Coming in right behind Making Love is...... "Fanny pack". First of all, the very word "fanny" makes my skin crawl. It makes me think of swingers at a 1970's party or something. (I know, what is it with me and bad 1970's memories?). There is no way a fanny would not have an off smell to it. It is just the most awful word in existence. To add "pack" to the offending "fanny" is just the final nail in the coffin for me. Just look at the picture of the fanny pack lady. No one and I mean no one should ever wear anything even slightly resembling this tragic fashion mis-statement. While looking for a picture of someone wearing one of these God-awful contraptions I actually came across a hilarious website called "fannypackantics.com". (sorry for the inconvenience here but I still cannot figure out how to make a clickable link in this blog). It features nothing but photos and critiques of people wearing fanny packs. I honestly wish I had thought of this idea first, I am that entertained and tickled by it. I fully credit this blog for the above photo and I feel truly validated by it's very existence. Obviously I am not alone in my loathing for the fanny pack.

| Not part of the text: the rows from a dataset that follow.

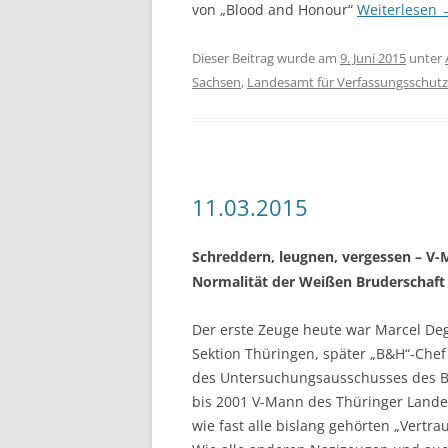
von „Blood and Honour“
Weiterlesen
Dieser Beitrag wurde am
9. Juni 2015
unter
Sachsen
,
Landesamt für Verfassungsschutz
11.03.2015
Schreddern, leugnen, vergessen – V-M
Normalität der Weißen Bruderschaft 
Der erste Zeuge heute war Marcel De
Sektion Thüringen, später „B&H“-Chef
des Untersuchungsausschusses des 
bis 2001 V-Mann des Thüringer Landes
wie fast alle bislang gehörten „Vertr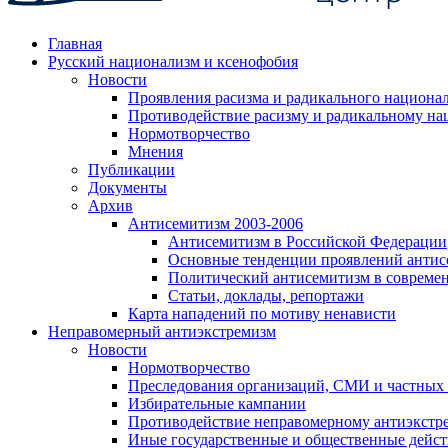
Главная
Русский национализм и ксенофобия
Новости
Проявления расизма и радикального национа
Противодействие расизму и радикальному на
Нормотворчество
Мнения
Публикации
Документы
Архив
Антисемитизм 2003-2006
Антисемитизм в Российской Федерации
Основные тенденции проявлений антис
Политический антисемитизм в совреме
Статьи, доклады, репортажи
Карта нападений по мотиву ненависти
Неправомерный антиэкстремизм
Новости
Нормотворчество
Преследования организаций, СМИ и частных
Избирательные кампании
Противодействие неправомерному антиэкстр
Иные государственные и общественные дейст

Runners up on my most loathed words list are: stink, panties, moist, pussy, vacay, portly, corpulent and "bff". I really do not like the overuse of the words awesome and amazing as of late too. I see this a lot on reality TV shows (which I very rarely watch). Everyone seems to refer to everyone else as "awesome", or "amazing" when it's simply not true. I also cannot stand fleshy, boob/boobie (unless it refers to a stupid person, I hate it when it refers to a female breast), butt, bottom, buttocks, rump, heinie and ass (there is no good word for that anatomical part), tummy, navel, bellybutton lunchmeat, yummy, goosebumps, titties or tits and finally the word "cum" in describing an orgasm. A little more obscure but still of note are galpal and diggs but those were predominantly used in people magazine articles in the 70's/80's and I think we are now safe from them rearing their ugly heads. Oh, and not a word but a phrase used by egotistical, self absorbed actors would be "honing my craft". Whenever I've heard an actor say this phrase in reference to becoming a better actor it just sounds ridiculous. Real people just don't use words like honing and craft on a daily basis. I am nearly positive that the people that use this phrase would probably not be able to explain what it actually means if asked.

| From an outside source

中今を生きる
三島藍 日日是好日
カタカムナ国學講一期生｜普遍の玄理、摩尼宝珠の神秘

Another phenomenon that I could not leave out of this is the tabloid media's habit of coming up with nicknames for celeb couples that combine both names. "Brangelina" in reference to Brad Pitt and Angelina Jolie and "Bennifer" in reference to Ben Affleck and Jennifer Lopez come to mind. Oh, and lets not forget the celeb nicknames like K-fed for Britneys' Spears ex husband, J Lo for Jennifer Lopez, LiLo for Lindsay Lohan...and the list goes on. Yes I DO get my dose of the Enquirer in and I am not denying it. . It is my guilty pleasure.

I will end on a slightly positive note here so you don't get the idea that I am a total CURMUDGEON (nice $10 word there eh?). There are actually many words that I like. Just a few are sultry, luminous, lustrous, fluffy, pillow, silky, effervescent, radiant......I can't think of more at the moment because they don't annoy me. The annoying things are the things that always stand out most in my mind and that was the point of of this entry to begin with, right? I now must leave you to make love with my lover while wearing my fanny pack fastened securely around my portly buttocks. It never fails to give me goosebumps all over my fleshy titties that resemble some sort of yummy stinky ass lunchmeat. (See what I mean?)




That's all for now:)

2 comments:

Patti said...

I never understood the name "fanny packs" for those hideous things. Most people wear them in the front, so wouldn't they really be "belly packs" or "tummy packs" (or if you're particularly ripped, "ab packs" -- no one seems to wear the fanny packs on their fannies! (I guess we should be grateful for that!!) Any way you look at these, they are horrible.

L.M.F said...

Ugh, I completely agree. Fanny Packs say to me.......I just don't give a crap anymore, please fasten my belongings around my ass and lets be done with it. I cringe when I see one.